Job item: What you return must match the records exactly, with every line included.

Extracted data entries
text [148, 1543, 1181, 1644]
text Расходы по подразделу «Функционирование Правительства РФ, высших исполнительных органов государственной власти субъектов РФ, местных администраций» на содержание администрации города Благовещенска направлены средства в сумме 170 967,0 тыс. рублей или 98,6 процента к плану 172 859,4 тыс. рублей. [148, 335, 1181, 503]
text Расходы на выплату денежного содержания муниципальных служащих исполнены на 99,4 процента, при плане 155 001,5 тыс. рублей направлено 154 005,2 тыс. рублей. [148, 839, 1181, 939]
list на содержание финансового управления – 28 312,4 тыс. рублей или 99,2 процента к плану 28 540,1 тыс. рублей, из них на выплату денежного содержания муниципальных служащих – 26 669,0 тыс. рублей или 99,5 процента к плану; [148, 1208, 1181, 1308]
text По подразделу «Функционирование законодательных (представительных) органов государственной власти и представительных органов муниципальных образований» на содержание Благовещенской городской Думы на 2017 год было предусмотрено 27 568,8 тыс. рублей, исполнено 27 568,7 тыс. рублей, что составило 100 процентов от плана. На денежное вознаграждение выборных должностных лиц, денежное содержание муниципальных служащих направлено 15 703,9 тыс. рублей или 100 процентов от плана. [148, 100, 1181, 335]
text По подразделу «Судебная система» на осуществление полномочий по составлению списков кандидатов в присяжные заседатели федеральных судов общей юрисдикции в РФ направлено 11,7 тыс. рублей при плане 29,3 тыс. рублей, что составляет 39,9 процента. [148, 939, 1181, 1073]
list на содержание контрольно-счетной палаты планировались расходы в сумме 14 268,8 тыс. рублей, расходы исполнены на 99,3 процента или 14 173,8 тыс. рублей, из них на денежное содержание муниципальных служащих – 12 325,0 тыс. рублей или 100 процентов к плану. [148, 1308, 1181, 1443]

Task result:
text [148, 1543, 1181, 1644]
text Расходы по подразделу «Функционирование Правительства РФ, высших исполнительных органов государственной власти субъектов РФ, местных администраций» на содержание администрации города Благовещенска направлены средства в сумме 170 967,0 тыс. рублей или 98,6 процента к плану 172 859,4 тыс. рублей. [148, 335, 1181, 503]
text Расходы на выплату денежного содержания муниципальных служащих исполнены на 99,4 процента, при плане 155 001,5 тыс. рублей направлено 154 005,2 тыс. рублей. [148, 839, 1181, 939]
list на содержание финансового управления – 28 312,4 тыс. рублей или 99,2 процента к плану 28 540,1 тыс. рублей, из них на выплату денежного содержания муниципальных служащих – 26 669,0 тыс. рублей или 99,5 процента к плану; [148, 1208, 1181, 1308]
text По подразделу «Функционирование законодательных (представительных) органов государственной власти и представительных органов муниципальных образований» на содержание Благовещенской городской Думы на 2017 год было предусмотрено 27 568,8 тыс. рублей, исполнено 27 568,7 тыс. рублей, что составило 100 процентов от плана. На денежное вознаграждение выборных должностных лиц, денежное содержание муниципальных служащих направлено 15 703,9 тыс. рублей или 100 процентов от плана. [148, 100, 1181, 335]
text По подразделу «Судебная система» на осуществление полномочий по составлению списков кандидатов в присяжные заседатели федеральных судов общей юрисдикции в РФ направлено 11,7 тыс. рублей при плане 29,3 тыс. рублей, что составляет 39,9 процента. [148, 939, 1181, 1073]
list на содержание контрольно-счетной палаты планировались расходы в сумме 14 268,8 тыс. рублей, расходы исполнены на 99,3 процента или 14 173,8 тыс. рублей, из них на денежное содержание муниципальных служащих – 12 325,0 тыс. рублей или 100 процентов к плану. [148, 1308, 1181, 1443]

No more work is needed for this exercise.